Text under study:
____

A Great Promise and a Few Words of Caution
I did some research because I wanted to create a basic framework on the intersection between large language models (LLM) and data management. I will start by saying that I believe LLM holds great promise. But there are also a host of other issues (and cautions) to take into consideration. The technology is very new and not well understood. Most applications are still exploratory. Very few are in production — and this topic has gone from research to applications very quickly.
LLM is by its very design a language model. As such, the logical applications are those associated with the analysis of text and the recognition of patterns. Examples of these types of applications are content summarization, programming tasks, data extraction, and conversational assistants (chatbots). As the technology matures, I believe some of the more valuable applications will be those related to lineage and provenance like using the LLM to facilitate the development of the connected inventory and enhance digital twin capabilities.
Data Meaning is Critical
It is important to note that LLMs are just ‘text prediction agents.’ That means they are highly dependent on the quality of the knowledge base (data) being used as input. I urge early adopters to think of this as an extension of their existing efforts to get the data and associated processes within your organization defined, managed, and governed.
For companies considering how to leverage the technology, I suggest the best way to proceed would be to start with a well-executed and ‘controlled’ data environment including good architectural patterns (i.e., taxonomies, ontologies, internal data structures). Implementing this core data management capability (ideally using semantic standards) should be viewed as a prerequisite for taking full advantage of LLM capability. The meaning of the data is the most important component — as the data models are on their way to becoming a commodity. It was emphasized many times that LLMs are only as good as the data sources.
A Few Cautions
LLM references a huge amount of data to become truly functional, making it a quite expensive and time consuming effort to train the model. Supercomputers (and other components of infrastructure) along with new approaches to data architecture (with billions of parameters) are needed.
Another concern relates to the definition of ‘data constraints.’ Connecting to a pre-trained LLM is based on APIs. But the interfaces are simplistic — and users must consider how to enforce data policy on shared LLM. Caution is advised on giving LLM access to all internal APIs for security reasons. Managing access and entitlement rights (and where they are stored) is critical and can be problematic.
To take advantage of existing LLM, you must agree to make your data publicly available. In that environment, all secrets will be exposed, and all operational aspects must be considered. All data must go through one central place and that can be risky, expensive, and hard to secure. Some companies are banning their use due to privacy concerns.
Most LLM have been trained on data from across the Internet which means the quality can be subject to bias. On the quality side, LLM falls into the ‘false answer’ trap very easily. They take in words without meaning. LLM presents all things as if they were true. If there is duplicate (conflicting) information, the LLM doesn’t care — it simply makes up the answer based on the information it has available. Nothing should be considered definitive until it is fact checked.

____

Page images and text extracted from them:

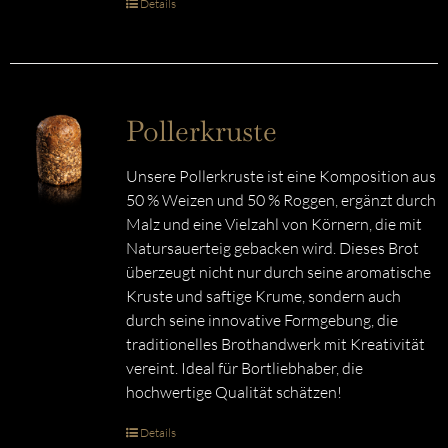
Details
Pollerkruste
Unsere Pollerkruste ist eine Komposition aus
50 % Weizen und 50 % Roggen, ergänzt durch
Malz und eine Vielzahl von Körnern, die mit
Natursauerteig gebacken wird. Dieses Brot
überzeugt nicht nur durch seine aromatische
Kruste und saftige Krume, sondern auch
durch seine innovative Formgebung, die
traditionelles Brothandwerk mit Kreativität
vereint. Ideal für Bortliebhaber, die
hochwertige Qualität schätzen!
Details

____

Parts of the exercise:
1. Copy the passage of the article on large language models and data management word for word, from "A Few Cautions" to "parameters) are needed.".
2. In the article on large language models and data management, list the example applications named right after the words "Examples of these types of applications are".
3. Please extend the article on large language models and data management, starting after its final sentence.

Results of the tasks:
1.
A Few Cautions
LLM references a huge amount of data to become truly functional, making it a quite expensive and time consuming effort to train the model. Supercomputers (and other components of infrastructure) along with new approaches to data architecture (with billions of parameters) are needed.

2.
content summarization
programming tasks
data extraction
conversational assistants (chatbots)

3.
Training LLM requires building robust data pipelines that are both highly optimized and flexible enough to easily include new sources of both public and proprietary data. Running the LLM on your own cloud environment provides more safety and greater contextual accuracy, but there are very few labs that can train LLM and self-training using your own rules is possible although expensive.
Start with Structured Data
The ideal way to experiment with LLM functionality is to focus on structured data at the start. Cleaning, refining, and aligning your data to shared meaning is the right strategic approach. The LLM can learn from structured content, which allows you to capitalize on content reuse in other areas while continuing to add depth and breadth to the knowledge base.
In other words, get the basics right — focus on areas where you have achieved identity resolution via IRI, meaning resolution via a structured ontology and executable business rules using SHACL. Define your use cases up front and build your ontology based on those use cases. Invest in a ‘prompt engineer’ that can link the LLM to other data via your organization’s APIs. Prompting is an iterative process and is dependent on the models the LLM is trained on. LLM can’t learn without the ontology. They can’t protect your sensitive data without the rules. And they can’t guarantee quality without oversight from a properly managed Office of Data Management.
It might be difficult to resist the temptation to jump right into the LLM pool — but remember that LLM is still maturing as a self-service capability. And while there is a high expectation that LLM will mature rapidly — most activities and applications are still in their experimental phase. I am personally excited about the intersection of LLM and semantic standards ( knowledge graph ). The prerequisite for using LLM most effectively is to get your data architecture and engineering. Experiment away — but be careful you don’t get burned at the top of the hype curve.